● EXERCISE INSTRUCTIONS
Write out the lines of the listing below without any change, from the line with "с. (село), гр. (град), NUTS1: BG3, NUTS1: BG4" to the line with "The value of", both included.

:: THE RECORDS

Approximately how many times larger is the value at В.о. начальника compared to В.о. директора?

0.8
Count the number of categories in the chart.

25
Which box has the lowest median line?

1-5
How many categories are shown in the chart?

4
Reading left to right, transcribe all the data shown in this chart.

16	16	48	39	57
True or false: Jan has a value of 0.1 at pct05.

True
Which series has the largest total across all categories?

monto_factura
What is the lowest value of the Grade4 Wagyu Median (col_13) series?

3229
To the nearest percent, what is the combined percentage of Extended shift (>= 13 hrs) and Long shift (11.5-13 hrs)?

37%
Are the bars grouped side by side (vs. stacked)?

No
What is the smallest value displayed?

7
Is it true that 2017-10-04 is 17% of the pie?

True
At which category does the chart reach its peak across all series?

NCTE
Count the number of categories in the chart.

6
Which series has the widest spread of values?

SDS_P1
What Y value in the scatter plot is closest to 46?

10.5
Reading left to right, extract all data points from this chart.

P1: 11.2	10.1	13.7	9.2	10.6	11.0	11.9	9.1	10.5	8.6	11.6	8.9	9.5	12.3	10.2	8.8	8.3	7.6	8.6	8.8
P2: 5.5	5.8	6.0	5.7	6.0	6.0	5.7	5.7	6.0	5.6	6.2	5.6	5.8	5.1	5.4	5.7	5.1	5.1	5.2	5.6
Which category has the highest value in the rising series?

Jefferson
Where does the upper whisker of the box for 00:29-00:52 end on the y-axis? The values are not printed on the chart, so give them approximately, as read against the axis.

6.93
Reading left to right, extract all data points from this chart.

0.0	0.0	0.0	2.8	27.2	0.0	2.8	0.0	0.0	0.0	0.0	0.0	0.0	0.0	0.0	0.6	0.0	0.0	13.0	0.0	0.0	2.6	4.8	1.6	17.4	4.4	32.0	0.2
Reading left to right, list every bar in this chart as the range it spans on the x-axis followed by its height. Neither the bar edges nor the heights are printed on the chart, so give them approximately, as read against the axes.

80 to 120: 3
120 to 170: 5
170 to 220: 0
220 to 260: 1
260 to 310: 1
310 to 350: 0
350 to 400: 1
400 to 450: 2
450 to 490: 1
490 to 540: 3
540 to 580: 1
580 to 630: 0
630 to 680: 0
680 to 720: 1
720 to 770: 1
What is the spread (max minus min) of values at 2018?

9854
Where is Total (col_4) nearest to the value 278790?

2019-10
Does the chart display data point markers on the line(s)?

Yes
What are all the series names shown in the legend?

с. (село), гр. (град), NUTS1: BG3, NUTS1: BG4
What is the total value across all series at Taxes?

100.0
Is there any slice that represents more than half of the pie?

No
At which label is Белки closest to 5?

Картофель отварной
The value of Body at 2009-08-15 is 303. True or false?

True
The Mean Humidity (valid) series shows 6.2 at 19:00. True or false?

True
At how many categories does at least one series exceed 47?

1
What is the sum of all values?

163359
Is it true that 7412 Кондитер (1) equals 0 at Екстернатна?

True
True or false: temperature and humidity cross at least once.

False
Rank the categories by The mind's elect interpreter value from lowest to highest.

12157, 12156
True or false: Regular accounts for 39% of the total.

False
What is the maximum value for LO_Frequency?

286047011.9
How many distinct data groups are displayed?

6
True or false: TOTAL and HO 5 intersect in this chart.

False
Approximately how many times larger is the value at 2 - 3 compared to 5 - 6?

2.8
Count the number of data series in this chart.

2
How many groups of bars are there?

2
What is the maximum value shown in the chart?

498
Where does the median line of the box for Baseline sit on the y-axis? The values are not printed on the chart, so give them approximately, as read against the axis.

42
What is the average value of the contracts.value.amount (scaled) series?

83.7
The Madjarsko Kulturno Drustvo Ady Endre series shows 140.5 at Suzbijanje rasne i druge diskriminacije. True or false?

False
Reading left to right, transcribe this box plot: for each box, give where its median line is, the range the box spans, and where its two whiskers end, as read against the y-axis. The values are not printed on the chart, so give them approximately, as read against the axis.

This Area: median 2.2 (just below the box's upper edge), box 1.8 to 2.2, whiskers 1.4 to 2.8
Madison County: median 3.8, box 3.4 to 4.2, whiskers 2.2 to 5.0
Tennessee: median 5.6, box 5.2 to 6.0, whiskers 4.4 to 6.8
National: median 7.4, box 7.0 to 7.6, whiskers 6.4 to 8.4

::::

● WRITTEN REPLY
с. (село), гр. (град), NUTS1: BG3, NUTS1: BG4
What is the total value across all series at Taxes?

100.0
Is there any slice that represents more than half of the pie?

No
At which label is Белки closest to 5?

Картофель отварной
The value of Body at 2009-08-15 is 303. True or false?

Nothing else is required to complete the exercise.